Jerusalem Post (9/12): “Israel, you may have noticed, suffers from a public-relations problem. Israelis who don't rely on CNN or the BBC for their news don't fully appreciate how poorly Israel fares on Western TV screens, much less how damaging this is to basic Israeli interests. Perhaps that's the reason why the Israeli Foreign Ministry employs only six people to deal full-time with the foreign press. Perhaps, too, that's the reason why it's only now that the Israeli cabinet is holding back-to-back discussions on the subject. The next one takes place this coming Sunday. The problem, we contend, is fundamentally an Israeli one. Foreign Ministry spokesmen tend to dwell on the fact that the Arab world speaks with 22 voices, whereas we speak with one. They note that a dictatorial Palestinian Authority can impose restraints on the foreign media that a democratic Israel cannot.
They observe that IDF tanks rolling through Ramallah make for powerful anti-Israel TV footage, whereas Palestinian terrorists operate by stealth. All this is true, but it's a counsel of despair. It's also a short step from the view, put forward a decade ago by then-foreign minister Shimon Peres, that Israel's PR problem is, at root, a policy problem. Back then, Peres reckoned the problem had been solved with the signing of the Oslo Accords and effectively moved to shut down the government's information efforts.
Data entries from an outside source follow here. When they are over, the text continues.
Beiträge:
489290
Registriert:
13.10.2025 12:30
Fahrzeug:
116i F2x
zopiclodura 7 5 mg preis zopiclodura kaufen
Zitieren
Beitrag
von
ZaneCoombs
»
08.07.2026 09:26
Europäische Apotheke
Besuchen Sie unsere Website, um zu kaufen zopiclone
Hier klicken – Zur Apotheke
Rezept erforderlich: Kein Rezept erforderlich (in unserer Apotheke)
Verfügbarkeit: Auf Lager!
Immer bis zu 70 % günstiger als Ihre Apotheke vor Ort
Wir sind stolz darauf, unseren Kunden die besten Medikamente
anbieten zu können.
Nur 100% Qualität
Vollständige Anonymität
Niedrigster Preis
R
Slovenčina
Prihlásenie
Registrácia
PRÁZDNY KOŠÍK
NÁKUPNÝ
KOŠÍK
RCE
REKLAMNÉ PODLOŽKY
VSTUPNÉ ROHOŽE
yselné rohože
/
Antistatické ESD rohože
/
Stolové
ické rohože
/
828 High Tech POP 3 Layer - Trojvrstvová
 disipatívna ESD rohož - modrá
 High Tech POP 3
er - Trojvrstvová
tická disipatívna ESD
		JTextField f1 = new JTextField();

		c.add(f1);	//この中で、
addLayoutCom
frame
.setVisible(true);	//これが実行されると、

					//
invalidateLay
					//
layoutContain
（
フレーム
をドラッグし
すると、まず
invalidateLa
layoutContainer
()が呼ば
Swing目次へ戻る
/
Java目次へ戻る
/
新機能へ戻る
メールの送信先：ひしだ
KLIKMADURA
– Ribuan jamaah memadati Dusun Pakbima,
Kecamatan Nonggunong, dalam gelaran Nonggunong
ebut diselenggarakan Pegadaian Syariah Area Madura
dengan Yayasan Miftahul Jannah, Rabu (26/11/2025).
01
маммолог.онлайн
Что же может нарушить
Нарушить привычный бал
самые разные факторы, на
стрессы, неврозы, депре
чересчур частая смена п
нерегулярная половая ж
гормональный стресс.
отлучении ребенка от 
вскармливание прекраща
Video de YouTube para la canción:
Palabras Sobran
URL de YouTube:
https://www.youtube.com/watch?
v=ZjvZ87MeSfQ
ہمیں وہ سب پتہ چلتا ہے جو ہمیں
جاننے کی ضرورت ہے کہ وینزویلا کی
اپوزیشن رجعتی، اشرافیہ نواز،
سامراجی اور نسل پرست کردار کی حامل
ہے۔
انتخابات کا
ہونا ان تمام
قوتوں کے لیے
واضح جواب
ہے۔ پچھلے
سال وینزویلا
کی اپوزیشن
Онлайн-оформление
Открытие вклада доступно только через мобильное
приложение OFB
Yet if there's a lesson in our Oslo experience, it's that the policy is not the problem. In 1999 and 2000, Israel made good faith territorial offers to Syria, withdrew from Lebanon, and offered the moon to Yasser Arafat. When the violence began in September 2000, we learned just how cheap was the currency with which we had sought to purchase the world's goodwill.
For years, Palestinians have been making an argument about occupation. This is an argument about ends. We have been making an argument about terrorism. This is an argument about means. However much the impartial observer may deplore terrorism, a persuasive argument about ends will always trump one about means.
We too, therefore, need to begin speaking about ends. We need to start saying that our status as a Jewish state remains threatened by neighbors who, after more than 50 years, still do not recognize our right to exist. We need to explain that Palestinian suicide bombings express a genocidal impulse, not a (misguided) quest for freedom. We need to begin suggesting that the problem with a PLO-led Palestinian state is its moral and political nature, not its territorial extent. We need to remind the world that relevant UN resolutions begin with the number 181, not 242. None of this should be difficult. The key is to remain "on message." If the Palestinians can do it, so can we.”